Numerous cooking options
While conventional ovens are limited in cooking options and excel only in delicate baking tasks (this is by far the only weak point of convection ovens), fan-assisted ovens boast numerous cooking options. All of them can dehydrate food, bake, roast, fry, grill, and warm, and there are modern premium models fitted with such extra functions as slow cooking, air frying, and toasting.
Despite all of its merits, there are a few disadvantages to a convection oven, too. One of them is somewhat noisy operation. Another one is the fact that they are more prone to motor and fan malfunctions. Also, they are quite expensive, although since they consume 25% less energy, they can save you more in the long run. Finally, there aren't many recipes designed for convection ovens, so you'll need to be quite creative.
Not suitable for all recipes
Delicate baked goods are what may present a challenge for a convection oven, and if you aren't a seasoned cook we would not recommend you to bake egg-sponge cakes, souffles, flans, etc. which often turn out lopsided, bumpy, and uncooked inside.
Need some adjustment to achieve perfect results
Because a majority of recipes are created for conventional ovens, most of them will require slight adjustments to be cooked in a convection oven, too. And if you've got little to no experience, it might take you some time. The good news is, once you learn, the results will be on a completely new level, and that makes it worth the time and effort.

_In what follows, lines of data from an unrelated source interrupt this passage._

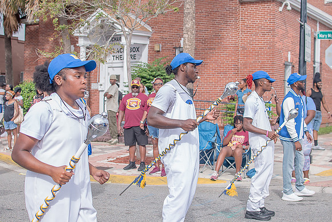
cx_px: 166
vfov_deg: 26.0
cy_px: 111
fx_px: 480
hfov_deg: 38.2
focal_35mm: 52
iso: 100
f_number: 4
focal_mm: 35
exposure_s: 1/500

In conclusion, there's no absolute-winner in this battle, at least in our eyes. Both of these ovens have their own advantages and disadvantages and both of them will handle most baking jobs. Which one will be best for you? If you aren't picky and looking for a basic oven that will do its job fine, a traditional oven will be a good option. If you have budget and expect a little bit more, then you may want to turn to a convection oven having a slight edge over conventional ovens in terms of flexibility and convenience. Great news is, many companies produce combo models that use convection technology too, so you're free to choose which oven suits you most.